Available data:
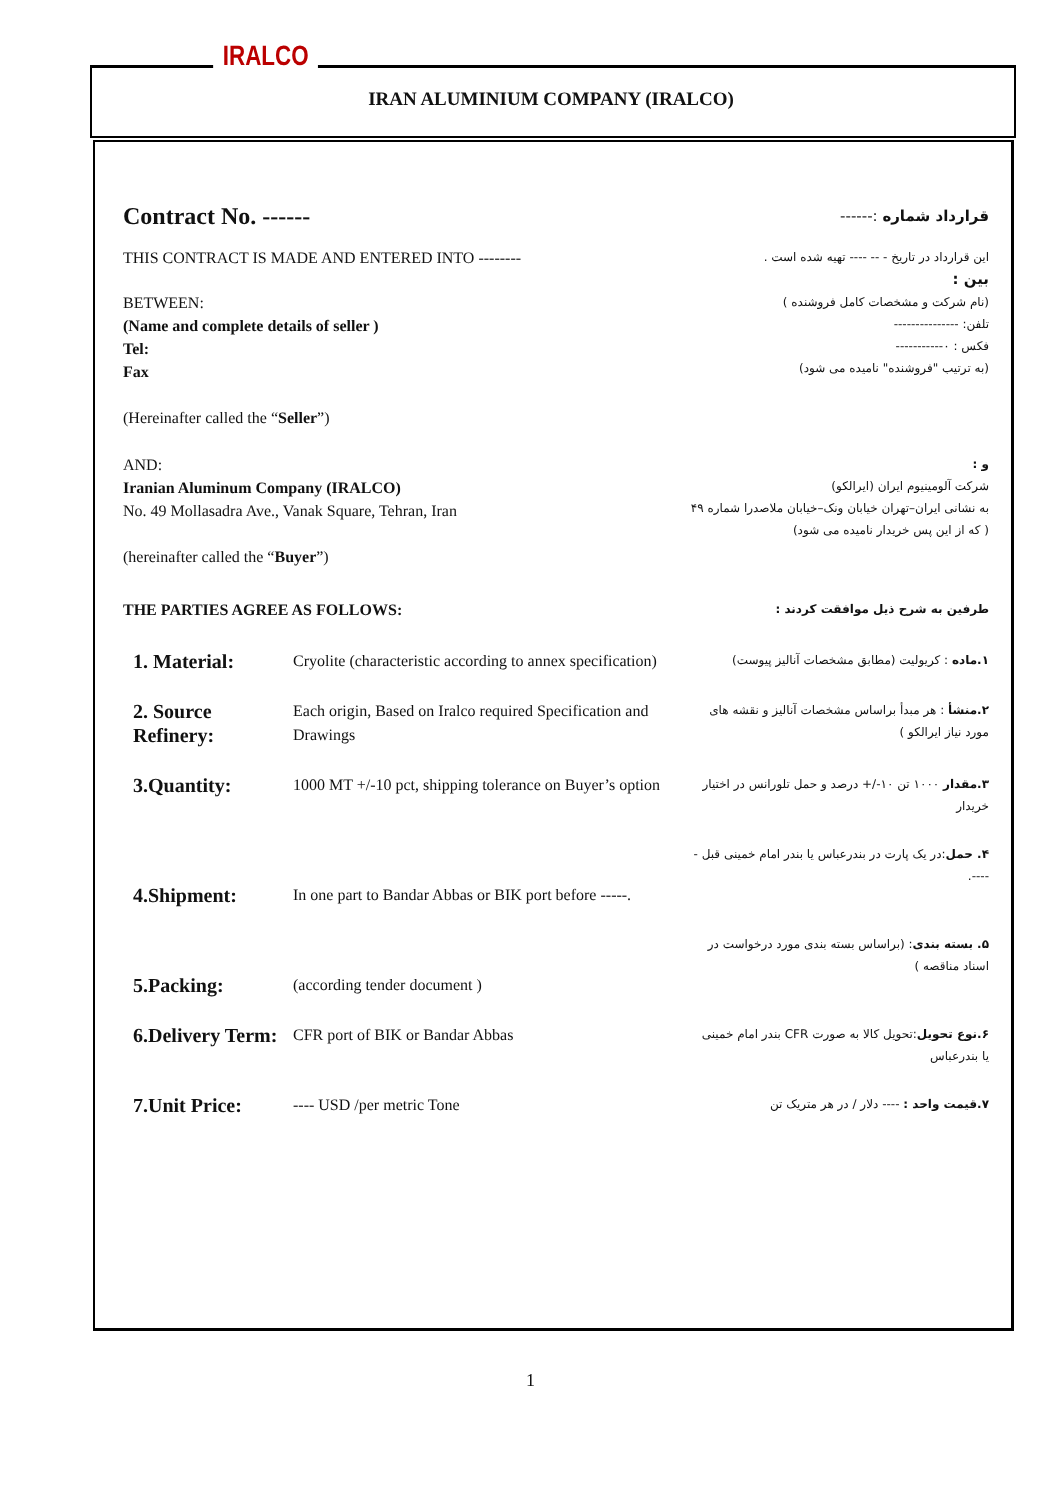IRALCO
IRAN ALUMINIUM COMPANY (IRALCO)
Contract No. ------
قرارداد شماره :------
THIS CONTRACT IS MADE AND ENTERED INTO --------
این قرارداد در تاریخ - -- ---- تهیه شده است .
بین :
BETWEEN:
(Name and complete details of seller )
Tel:
Fax
(Hereinafter called the “Seller”)
(نام شرکت و مشخصات کامل فروشنده )
تلفن: ---------------
فکس : ۰-----------
(به ترتیب "فروشنده" نامیده می شود)
AND:
Iranian Aluminum Company (IRALCO)
No. 49 Mollasadra Ave., Vanak Square, Tehran, Iran
(hereinafter called the “Buyer”)
و :
شرکت آلومینیوم ایران (ایرالکو)
به نشانی ایران–تهران خیابان ونک–خیابان ملاصدرا شماره ۴۹
( که از این پس خریدار نامیده می شود)
THE PARTIES AGREE AS FOLLOWS:
طرفین به شرح ذیل موافقت کردند :
| 1. Material: | Cryolite (characteristic according to annex specification) | ۱.ماده : کریولیت (مطابق مشخصات آنالیز پیوست) |
| 2. Source Refinery: | Each origin, Based on Iralco required Specification and Drawings | ۲.منشأ : هر مبدأ براساس مشخصات آنالیز و نقشه های مورد نیاز ایرالکو ) |
| 3.Quantity: | 1000 MT +/-10 pct, shipping tolerance on Buyer’s option | ۳.مقدار ۱۰۰۰ تن ۱۰-/+ درصد و حمل تلورانس در اختیار خریدار |
| 4.Shipment: | In one part to Bandar Abbas or BIK port before -----. | ۴. حمل :در یک پارت در بندرعباس یا بندر امام خمینی قبل -----. |
| 5.Packing: | (according tender document ) | ۵. بسته بندی : (براساس بسته بندی مورد درخواست در اسناد مناقصه ) |
| 6.Delivery Term: | CFR port of BIK or Bandar Abbas | ۶.نوع تحویل :تحویل کالا به صورت CFR بندر امام خمینی یا بندرعباس |
| 7.Unit Price: | ---- USD /per metric Tone | ۷.قیمت واحد : ---- دلار / در هر متریک تن |
1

Problem statement:
Give only the lines from the one holding "این قرارداد در تاریخ - -- ---- تهیه شده است ." through the one holding "شرکت آلومینیوم ایران (ایرالکو)", each restated exactly as it appears above.

Answer for this exercise:
این قرارداد در تاریخ - -- ---- تهیه شده است .
بین :
BETWEEN:
(Name and complete details of seller )
Tel:
Fax
(Hereinafter called the “Seller”)
(نام شرکت و مشخصات کامل فروشنده )
تلفن: ---------------
فکس : ۰-----------
(به ترتیب "فروشنده" نامیده می شود)
AND:
Iranian Aluminum Company (IRALCO)
No. 49 Mollasadra Ave., Vanak Square, Tehran, Iran
(hereinafter called the “Buyer”)
و :
شرکت آلومینیوم ایران (ایرالکو)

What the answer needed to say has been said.